林默没有回答,只是端起酒杯抿了一口。辛辣过后,是一股清凉直冲脑门,那些白天在办公室面对报表和上司时积累的疲惫与焦虑,瞬间消散了不少。他看着杯中晃动的倒影,思绪不禁飘回到了那个雨夜。三年前,他因为一次意外闯入禁区,被一只千年树妖盯上。就在他以为自己命不久矣时,是“妖妖小精吧”的主人,那位神秘莫测的“掌柜”,出手救了他。作为代价,林默成了这里的常客,并签下了一份隐形的契约:每逢月圆之夜,必须前来报到,为酒吧提供一份特殊的“情绪能量”。
“听说最近城里不太平,”阿九一边擦拭着酒杯,一边漫不经心地说道,“有几个新来的小妖不懂规矩,在闹市里显露真身,惹了不少麻烦。警察那边虽然觉得不可思议,但民间的流言蜚语已经传开了。”
林默眉头微皱,放下酒杯:“掌柜的不管吗?”
“掌柜的说了,只要不闹到血洗街道,就不关我们的事。”阿九耸耸肩,眼中闪过一丝狡黠,“不过,我倒是挺好奇,你那个在人类社会里活得像苦行僧一样的女朋友,知道你现在每天晚上都躲在这种地方喝特调吗?”
林默的脸色瞬间沉了下来。苏婉,他的女朋友,一个温柔善良的大学讲师,坚信世界是光明正大的。如果她知道林默身边围绕着各种奇形怪状的生物,恐怕会吓得立刻提出分手。这正是林默最大的痛苦来源。他渴望正常的生活,却又无法摆脱妖界的纠葛。
“她是个好人,不该被卷入这些。”林默低声说道,语气中带着一丝无奈。
就在这时,酒吧的门再次被推开。这次没有风铃声,因为进来的人身上带着一种令人窒息的压迫感。一个穿着黑色风衣的男人走了进来,他的脚步很轻,但每一步都像是踩在人的心尖上。酒吧里的其他客人都下意识地低下了头,连阿九也停下了手中的动作,神色变得严肃起来。
林默认出了这个男人。那是城里的地下情报贩子,代号“夜枭”,据说他贩卖的信息无孔不入,甚至连妖界的秘密也能搞到。
夜枭径直走到吧台前,目光冷冷地扫过林默,最后落在阿九身上。“我要一份‘清心’,还有,关于‘血月计划’的情报。”
阿九的脸色微微一变,但很快恢复平静。“夜枭,你知道规矩。‘血月计划’是禁忌话题,酒吧里不卖这种惹祸的东西。”
“规矩是死的,人是活的。”夜枭从口袋里掏出一枚散发着幽蓝光芒的石头,轻轻放在吧台上,“这是来自东方的‘寒魄石’,价值不菲。我要的是情报,不是你的原则。”
林默看着那枚石头,心中涌起一股不祥的预感。寒魄石是极阴之物,通常用于修炼邪术或封印强大的妖兽。难道最近的不太平,与这石头有关?
阿九盯着那枚石头,沉默了片刻,最终叹了口气。“情报可以给你,但有个条件。”
“说。”
“林默必须离开这里。
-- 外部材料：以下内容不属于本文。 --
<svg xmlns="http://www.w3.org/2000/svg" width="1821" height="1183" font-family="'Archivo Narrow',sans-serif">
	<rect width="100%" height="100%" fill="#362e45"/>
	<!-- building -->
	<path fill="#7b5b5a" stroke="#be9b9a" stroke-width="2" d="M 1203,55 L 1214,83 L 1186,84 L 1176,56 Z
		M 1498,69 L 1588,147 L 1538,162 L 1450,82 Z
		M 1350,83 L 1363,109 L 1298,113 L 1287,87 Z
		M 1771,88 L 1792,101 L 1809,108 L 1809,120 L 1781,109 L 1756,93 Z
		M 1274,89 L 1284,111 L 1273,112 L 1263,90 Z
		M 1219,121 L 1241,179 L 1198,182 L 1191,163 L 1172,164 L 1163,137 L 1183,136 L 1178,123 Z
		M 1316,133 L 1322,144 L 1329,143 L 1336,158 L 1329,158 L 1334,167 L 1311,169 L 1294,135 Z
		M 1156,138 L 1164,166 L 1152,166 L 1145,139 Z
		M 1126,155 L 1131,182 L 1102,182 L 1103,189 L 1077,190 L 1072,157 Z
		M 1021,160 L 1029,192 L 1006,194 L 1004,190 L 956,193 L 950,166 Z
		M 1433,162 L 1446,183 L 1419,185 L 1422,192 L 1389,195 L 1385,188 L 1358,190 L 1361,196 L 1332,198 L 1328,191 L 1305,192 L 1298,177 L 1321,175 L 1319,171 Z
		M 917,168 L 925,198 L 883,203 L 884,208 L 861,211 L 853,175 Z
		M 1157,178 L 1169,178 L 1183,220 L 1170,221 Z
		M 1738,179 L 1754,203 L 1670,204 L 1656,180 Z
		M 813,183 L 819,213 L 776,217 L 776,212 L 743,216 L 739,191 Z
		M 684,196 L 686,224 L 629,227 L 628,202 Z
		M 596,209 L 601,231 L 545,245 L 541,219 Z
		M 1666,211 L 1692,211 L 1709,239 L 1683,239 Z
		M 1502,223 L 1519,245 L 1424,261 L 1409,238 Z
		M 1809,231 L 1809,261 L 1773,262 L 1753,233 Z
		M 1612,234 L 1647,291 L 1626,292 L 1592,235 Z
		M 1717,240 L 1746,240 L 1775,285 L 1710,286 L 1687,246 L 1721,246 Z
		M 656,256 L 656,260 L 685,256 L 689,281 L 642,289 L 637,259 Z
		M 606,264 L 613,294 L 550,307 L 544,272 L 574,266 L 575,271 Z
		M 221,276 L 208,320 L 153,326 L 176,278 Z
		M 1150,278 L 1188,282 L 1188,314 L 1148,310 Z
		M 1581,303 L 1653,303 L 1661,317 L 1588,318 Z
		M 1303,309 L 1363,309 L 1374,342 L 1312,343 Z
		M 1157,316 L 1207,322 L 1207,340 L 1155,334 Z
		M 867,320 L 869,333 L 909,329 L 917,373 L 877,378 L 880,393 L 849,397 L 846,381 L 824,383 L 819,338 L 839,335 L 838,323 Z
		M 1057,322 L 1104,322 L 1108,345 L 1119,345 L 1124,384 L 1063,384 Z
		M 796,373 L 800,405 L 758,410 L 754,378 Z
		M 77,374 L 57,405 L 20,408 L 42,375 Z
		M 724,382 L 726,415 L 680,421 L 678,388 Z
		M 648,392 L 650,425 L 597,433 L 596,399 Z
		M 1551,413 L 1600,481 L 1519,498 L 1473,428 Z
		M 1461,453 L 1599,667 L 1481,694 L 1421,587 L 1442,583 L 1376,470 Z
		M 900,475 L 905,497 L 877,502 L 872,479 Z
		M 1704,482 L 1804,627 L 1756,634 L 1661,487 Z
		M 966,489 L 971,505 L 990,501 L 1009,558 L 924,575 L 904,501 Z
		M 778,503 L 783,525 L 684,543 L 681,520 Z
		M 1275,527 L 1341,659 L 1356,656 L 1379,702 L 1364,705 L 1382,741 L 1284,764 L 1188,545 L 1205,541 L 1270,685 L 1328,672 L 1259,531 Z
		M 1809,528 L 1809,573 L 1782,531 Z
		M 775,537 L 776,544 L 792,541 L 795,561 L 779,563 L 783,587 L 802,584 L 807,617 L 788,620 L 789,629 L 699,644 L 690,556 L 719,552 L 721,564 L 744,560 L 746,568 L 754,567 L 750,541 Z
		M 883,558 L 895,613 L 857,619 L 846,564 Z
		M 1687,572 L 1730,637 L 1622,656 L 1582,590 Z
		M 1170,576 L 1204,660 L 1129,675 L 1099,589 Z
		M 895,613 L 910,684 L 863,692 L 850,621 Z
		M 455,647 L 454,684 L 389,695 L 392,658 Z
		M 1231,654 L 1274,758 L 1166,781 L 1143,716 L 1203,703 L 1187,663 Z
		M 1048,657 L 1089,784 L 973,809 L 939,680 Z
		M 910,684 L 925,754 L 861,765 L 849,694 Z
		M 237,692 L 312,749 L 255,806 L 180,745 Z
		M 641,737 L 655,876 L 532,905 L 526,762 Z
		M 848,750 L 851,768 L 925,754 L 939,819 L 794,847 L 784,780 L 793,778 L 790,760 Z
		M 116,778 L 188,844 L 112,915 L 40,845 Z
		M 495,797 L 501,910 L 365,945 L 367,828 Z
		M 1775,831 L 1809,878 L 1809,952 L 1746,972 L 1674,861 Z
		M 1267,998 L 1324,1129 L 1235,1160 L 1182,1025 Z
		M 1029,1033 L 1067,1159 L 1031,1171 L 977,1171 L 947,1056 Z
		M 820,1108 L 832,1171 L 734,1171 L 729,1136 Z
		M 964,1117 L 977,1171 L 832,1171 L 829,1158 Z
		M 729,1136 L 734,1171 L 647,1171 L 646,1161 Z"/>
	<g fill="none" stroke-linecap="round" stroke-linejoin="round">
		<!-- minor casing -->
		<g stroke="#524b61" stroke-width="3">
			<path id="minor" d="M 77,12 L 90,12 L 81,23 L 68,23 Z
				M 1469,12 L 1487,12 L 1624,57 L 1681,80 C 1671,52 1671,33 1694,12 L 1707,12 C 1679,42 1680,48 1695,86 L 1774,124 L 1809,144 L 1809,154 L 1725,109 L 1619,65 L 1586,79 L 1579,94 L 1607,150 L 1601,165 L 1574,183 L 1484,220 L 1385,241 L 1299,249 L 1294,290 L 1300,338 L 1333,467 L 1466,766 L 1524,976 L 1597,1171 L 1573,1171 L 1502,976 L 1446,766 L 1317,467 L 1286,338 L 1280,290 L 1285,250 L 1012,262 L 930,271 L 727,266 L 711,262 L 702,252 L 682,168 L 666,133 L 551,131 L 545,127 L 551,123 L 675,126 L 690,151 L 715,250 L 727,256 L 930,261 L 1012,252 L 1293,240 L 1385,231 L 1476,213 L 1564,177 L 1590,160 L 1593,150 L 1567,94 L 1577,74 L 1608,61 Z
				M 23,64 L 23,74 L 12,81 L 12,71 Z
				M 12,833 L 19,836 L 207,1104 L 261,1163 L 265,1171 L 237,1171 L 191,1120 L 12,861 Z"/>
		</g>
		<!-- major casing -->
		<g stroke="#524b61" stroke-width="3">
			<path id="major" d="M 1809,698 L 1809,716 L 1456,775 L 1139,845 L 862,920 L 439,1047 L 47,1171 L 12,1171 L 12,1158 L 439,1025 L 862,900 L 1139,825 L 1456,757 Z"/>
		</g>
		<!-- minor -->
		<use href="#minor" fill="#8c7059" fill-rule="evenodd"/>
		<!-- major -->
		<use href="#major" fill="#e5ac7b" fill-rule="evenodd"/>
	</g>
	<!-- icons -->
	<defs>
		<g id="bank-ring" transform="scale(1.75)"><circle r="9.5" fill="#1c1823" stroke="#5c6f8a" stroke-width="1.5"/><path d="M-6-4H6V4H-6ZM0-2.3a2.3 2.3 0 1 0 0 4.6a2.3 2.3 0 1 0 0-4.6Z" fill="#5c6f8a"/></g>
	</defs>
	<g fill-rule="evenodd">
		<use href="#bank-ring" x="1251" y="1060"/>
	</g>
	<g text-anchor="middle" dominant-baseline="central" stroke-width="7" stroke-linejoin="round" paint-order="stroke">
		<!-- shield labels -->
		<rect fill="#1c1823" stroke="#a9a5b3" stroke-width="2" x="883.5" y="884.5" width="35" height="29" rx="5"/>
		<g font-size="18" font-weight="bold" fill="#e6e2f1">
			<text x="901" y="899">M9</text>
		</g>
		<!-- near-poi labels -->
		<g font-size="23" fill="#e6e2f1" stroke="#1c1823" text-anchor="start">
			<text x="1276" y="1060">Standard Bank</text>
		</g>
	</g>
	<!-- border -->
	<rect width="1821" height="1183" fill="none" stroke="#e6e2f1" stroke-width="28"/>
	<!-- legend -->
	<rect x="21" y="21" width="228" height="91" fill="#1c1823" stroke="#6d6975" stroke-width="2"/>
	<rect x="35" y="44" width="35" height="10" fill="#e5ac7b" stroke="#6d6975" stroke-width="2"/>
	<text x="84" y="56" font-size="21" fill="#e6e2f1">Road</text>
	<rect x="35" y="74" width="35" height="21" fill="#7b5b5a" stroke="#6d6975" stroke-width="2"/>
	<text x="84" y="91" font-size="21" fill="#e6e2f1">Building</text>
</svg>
”阿九看向林默,眼神中带着警告,“今晚,酒吧里会发生一些事情,你不该卷入其中。”
林默愣了一下,随即站起身来。“为什么?”
夜枭冷笑一声:“因为今晚是血月的前奏,而你的血,似乎对某些东西有着特殊的吸引力。别问为什么,你只需要知道,离开,是你目前最好的选择。”
林默感到一阵寒意从脊梁骨升起。他看向阿九,希望得到解释,但阿九只是避开了他的目光,继续擦拭着那个永远擦不完的酒杯。
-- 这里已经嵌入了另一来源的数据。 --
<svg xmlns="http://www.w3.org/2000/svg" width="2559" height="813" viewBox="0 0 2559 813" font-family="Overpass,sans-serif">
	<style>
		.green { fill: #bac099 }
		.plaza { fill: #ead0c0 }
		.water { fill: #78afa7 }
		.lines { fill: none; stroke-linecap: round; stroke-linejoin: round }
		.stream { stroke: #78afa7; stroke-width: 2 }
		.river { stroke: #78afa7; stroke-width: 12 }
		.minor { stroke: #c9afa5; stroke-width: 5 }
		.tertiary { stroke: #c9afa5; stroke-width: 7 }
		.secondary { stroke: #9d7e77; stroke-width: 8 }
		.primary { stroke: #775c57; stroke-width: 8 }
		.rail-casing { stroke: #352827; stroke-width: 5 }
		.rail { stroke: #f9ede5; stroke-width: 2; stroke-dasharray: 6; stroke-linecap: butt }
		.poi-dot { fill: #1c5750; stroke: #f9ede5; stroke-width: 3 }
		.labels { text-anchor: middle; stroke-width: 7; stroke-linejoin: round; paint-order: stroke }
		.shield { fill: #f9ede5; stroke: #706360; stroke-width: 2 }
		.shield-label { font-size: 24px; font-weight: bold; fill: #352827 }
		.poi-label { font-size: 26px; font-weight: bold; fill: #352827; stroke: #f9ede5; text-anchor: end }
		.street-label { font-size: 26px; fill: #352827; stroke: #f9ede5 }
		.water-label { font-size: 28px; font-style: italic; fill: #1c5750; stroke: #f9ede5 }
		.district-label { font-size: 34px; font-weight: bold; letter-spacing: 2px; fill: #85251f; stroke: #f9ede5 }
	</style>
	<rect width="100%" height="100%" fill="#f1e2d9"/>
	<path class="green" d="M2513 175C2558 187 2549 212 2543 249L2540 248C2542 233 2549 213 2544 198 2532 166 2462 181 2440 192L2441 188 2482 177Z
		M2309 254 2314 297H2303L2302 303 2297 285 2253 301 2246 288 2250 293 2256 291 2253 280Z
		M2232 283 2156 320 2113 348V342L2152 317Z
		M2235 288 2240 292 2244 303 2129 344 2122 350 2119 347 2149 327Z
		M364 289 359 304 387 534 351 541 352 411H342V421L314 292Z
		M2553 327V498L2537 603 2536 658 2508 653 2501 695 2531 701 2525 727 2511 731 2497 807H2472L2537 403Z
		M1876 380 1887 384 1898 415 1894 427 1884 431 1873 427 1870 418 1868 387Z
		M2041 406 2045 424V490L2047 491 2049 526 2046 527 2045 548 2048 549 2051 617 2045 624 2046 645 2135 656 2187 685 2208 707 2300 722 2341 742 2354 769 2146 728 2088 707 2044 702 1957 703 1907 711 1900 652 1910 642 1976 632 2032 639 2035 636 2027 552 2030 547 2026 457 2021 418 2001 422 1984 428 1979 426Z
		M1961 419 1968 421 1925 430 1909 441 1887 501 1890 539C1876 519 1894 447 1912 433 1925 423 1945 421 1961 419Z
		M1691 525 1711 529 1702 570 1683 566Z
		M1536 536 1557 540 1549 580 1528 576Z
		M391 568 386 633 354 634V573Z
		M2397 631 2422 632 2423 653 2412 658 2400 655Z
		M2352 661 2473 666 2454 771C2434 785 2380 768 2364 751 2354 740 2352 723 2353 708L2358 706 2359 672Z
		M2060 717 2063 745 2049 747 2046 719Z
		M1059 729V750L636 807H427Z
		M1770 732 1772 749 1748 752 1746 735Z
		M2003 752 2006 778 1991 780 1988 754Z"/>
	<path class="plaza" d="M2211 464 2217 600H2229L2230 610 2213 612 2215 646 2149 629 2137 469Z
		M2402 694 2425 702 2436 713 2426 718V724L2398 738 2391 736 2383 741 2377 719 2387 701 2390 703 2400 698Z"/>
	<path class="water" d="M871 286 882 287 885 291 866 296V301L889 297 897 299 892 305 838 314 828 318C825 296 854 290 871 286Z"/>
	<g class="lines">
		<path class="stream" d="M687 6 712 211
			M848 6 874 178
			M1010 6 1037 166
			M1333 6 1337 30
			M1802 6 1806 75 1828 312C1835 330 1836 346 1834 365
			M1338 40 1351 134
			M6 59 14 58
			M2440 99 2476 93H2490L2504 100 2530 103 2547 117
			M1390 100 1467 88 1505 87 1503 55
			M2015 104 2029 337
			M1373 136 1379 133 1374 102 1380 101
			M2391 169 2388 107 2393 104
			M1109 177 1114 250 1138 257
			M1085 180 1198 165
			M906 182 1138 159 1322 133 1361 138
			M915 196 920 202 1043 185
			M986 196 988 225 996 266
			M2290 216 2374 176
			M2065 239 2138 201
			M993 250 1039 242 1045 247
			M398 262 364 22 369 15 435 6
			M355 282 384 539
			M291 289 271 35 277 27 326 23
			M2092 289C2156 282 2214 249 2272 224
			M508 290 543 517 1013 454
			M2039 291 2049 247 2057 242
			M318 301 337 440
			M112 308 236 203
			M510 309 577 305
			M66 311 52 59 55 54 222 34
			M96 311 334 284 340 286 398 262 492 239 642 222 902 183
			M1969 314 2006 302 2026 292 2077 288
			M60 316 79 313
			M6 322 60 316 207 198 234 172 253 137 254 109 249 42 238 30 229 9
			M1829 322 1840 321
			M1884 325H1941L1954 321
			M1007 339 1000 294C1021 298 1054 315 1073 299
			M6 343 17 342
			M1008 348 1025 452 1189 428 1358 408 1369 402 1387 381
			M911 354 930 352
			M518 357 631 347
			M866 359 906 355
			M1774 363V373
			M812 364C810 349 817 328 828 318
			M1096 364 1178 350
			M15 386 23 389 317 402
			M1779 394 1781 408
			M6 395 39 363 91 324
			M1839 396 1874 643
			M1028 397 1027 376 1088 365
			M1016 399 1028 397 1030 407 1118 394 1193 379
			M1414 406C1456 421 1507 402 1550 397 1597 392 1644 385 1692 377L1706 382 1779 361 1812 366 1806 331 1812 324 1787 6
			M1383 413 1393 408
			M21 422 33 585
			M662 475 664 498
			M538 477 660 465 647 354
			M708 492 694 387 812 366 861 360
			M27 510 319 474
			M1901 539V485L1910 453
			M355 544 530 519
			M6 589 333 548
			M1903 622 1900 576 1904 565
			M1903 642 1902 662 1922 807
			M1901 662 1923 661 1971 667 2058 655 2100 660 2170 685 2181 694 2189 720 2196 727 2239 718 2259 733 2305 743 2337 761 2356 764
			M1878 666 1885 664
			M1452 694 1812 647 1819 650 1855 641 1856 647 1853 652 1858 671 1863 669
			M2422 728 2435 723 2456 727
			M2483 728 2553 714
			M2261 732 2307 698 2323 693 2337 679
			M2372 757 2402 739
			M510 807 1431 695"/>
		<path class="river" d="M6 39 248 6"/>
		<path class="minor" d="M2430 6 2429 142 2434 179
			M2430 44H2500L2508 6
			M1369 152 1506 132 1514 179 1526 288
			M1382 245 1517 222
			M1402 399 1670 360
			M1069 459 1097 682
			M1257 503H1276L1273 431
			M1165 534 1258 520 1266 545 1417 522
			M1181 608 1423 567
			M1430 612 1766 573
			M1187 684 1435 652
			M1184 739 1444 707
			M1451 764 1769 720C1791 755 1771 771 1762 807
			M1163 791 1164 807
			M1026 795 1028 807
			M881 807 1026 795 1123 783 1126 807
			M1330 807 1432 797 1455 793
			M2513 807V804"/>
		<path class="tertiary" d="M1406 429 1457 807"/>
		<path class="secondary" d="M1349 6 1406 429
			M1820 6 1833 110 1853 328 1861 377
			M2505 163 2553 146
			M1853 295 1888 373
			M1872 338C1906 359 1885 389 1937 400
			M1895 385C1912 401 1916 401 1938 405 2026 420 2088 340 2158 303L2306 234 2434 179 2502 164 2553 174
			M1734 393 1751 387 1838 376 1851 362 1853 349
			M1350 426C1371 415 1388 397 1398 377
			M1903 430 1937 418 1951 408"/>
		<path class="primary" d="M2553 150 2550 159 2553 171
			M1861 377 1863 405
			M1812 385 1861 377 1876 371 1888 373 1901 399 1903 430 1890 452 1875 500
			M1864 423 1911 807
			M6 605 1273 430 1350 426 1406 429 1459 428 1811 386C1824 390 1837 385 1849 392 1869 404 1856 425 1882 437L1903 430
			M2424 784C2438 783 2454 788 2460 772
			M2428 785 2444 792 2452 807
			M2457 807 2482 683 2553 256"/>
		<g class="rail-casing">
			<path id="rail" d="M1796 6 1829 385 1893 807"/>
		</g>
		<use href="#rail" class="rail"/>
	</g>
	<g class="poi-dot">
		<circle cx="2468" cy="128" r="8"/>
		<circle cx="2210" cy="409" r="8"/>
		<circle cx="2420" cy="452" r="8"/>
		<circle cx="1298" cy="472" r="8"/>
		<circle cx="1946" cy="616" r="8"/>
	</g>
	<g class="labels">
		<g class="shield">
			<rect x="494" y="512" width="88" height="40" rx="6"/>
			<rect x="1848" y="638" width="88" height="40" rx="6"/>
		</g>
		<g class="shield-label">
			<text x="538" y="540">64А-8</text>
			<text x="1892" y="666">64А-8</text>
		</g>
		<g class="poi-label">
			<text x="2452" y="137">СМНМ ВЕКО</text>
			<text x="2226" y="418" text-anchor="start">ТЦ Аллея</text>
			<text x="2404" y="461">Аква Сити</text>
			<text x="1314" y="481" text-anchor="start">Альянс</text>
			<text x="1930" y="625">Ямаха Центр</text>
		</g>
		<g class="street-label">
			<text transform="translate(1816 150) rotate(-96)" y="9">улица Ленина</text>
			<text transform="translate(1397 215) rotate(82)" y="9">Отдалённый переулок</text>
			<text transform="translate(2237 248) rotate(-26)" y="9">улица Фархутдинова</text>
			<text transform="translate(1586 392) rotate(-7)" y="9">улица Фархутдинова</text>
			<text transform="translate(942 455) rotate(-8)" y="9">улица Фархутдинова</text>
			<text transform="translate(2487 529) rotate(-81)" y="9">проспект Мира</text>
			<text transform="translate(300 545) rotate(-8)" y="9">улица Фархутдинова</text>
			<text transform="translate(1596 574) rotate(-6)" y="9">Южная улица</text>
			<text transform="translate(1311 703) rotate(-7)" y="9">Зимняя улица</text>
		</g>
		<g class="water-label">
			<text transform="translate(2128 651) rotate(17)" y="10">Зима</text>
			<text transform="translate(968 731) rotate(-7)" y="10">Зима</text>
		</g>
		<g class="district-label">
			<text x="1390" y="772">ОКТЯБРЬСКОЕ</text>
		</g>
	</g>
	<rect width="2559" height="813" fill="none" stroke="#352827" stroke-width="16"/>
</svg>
就在这时,酒吧内的灯光突然闪烁了几下,随即全部熄灭。黑暗中,一股腥甜的气息弥漫开来,伴随着低沉的嘶吼声,仿佛有什么东西从虚空中降临。
“该死,还是来了。”阿九骂了一句,手中的抹布瞬间变成了一把锋利的匕首,“林默,跑!别回头!”
林默还没来得及反应,就被一股巨大的力量推向了门口。他踉跄着冲出酒吧,回头望去,只见原本温馨的酒吧此刻已变得面目全非,黑影幢幢,妖气冲天。
雨越下越大,打在脸上生疼。林默站在街头,看着那扇紧闭的木门,心中充满了恐惧与迷茫。他以为自己能掌控自己的生活,却没想到,在妖界与人类的夹缝中,他不过是一枚随时可能被牺牲的棋子。
而真正的风暴,才刚刚开始。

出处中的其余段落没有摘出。